#### [Prompt]
Return the lines of the records without changes, starting with the line that contains "Horma clásica" and continuing through the line that contains "Obama Admits He Is A", with both of those lines included. Leave the pictures out of your answer.

** Data in this exercise follows **

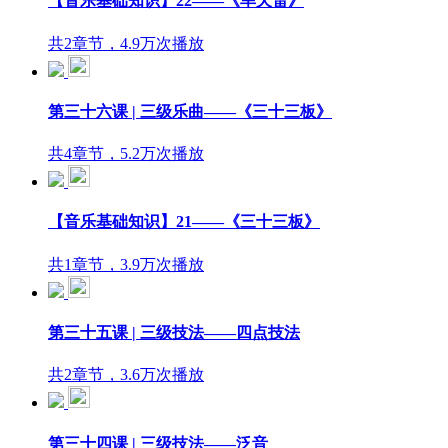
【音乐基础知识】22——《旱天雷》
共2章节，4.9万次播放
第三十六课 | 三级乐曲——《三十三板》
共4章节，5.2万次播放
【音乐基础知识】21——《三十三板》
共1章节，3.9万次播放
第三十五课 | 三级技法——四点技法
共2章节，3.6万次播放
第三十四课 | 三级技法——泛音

** End of Data in this exercise **
** Data in this exercise follows **

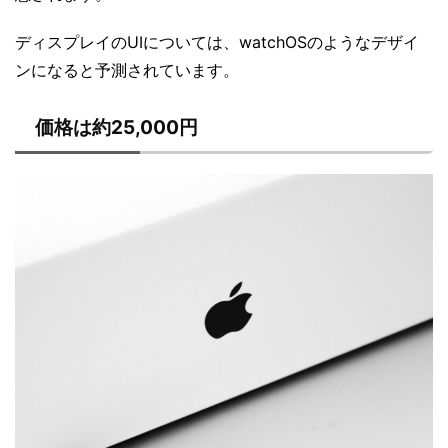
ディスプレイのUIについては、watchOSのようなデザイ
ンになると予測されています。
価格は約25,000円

** End of Data in this exercise **
** Data in this exercise follows **

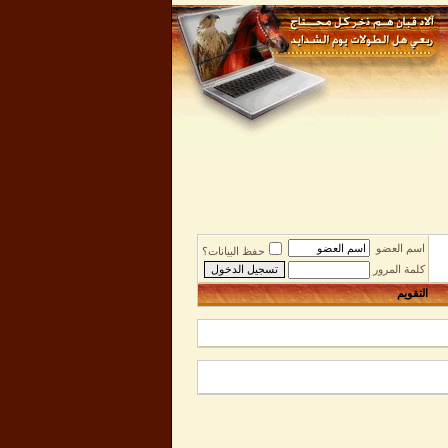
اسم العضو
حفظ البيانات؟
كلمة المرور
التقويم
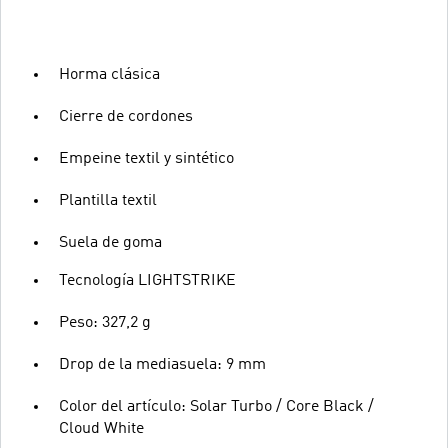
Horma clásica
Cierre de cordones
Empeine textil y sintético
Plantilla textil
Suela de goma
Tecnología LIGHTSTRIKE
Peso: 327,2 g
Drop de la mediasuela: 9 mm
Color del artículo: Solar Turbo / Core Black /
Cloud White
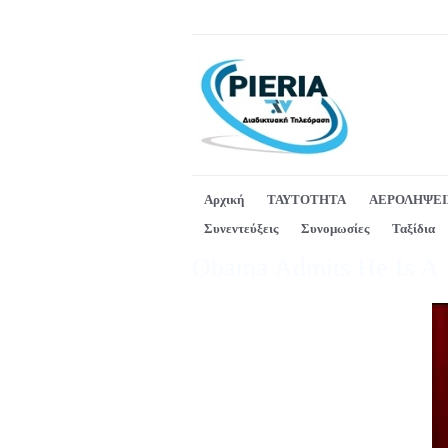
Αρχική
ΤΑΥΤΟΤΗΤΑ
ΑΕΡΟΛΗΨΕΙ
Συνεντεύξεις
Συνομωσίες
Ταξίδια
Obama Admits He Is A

** End of Data in this exercise **

#### [Response box]
Horma clásica
Cierre de cordones
Empeine textil y sintético
Plantilla textil
Suela de goma
Tecnología LIGHTSTRIKE
Peso: 327,2 g
Drop de la mediasuela: 9 mm
Color del artículo: Solar Turbo / Core Black /
Cloud White
Αρχική
ΤΑΥΤΟΤΗΤΑ
ΑΕΡΟΛΗΨΕΙ
Συνεντεύξεις
Συνομωσίες
Ταξίδια
Obama Admits He Is A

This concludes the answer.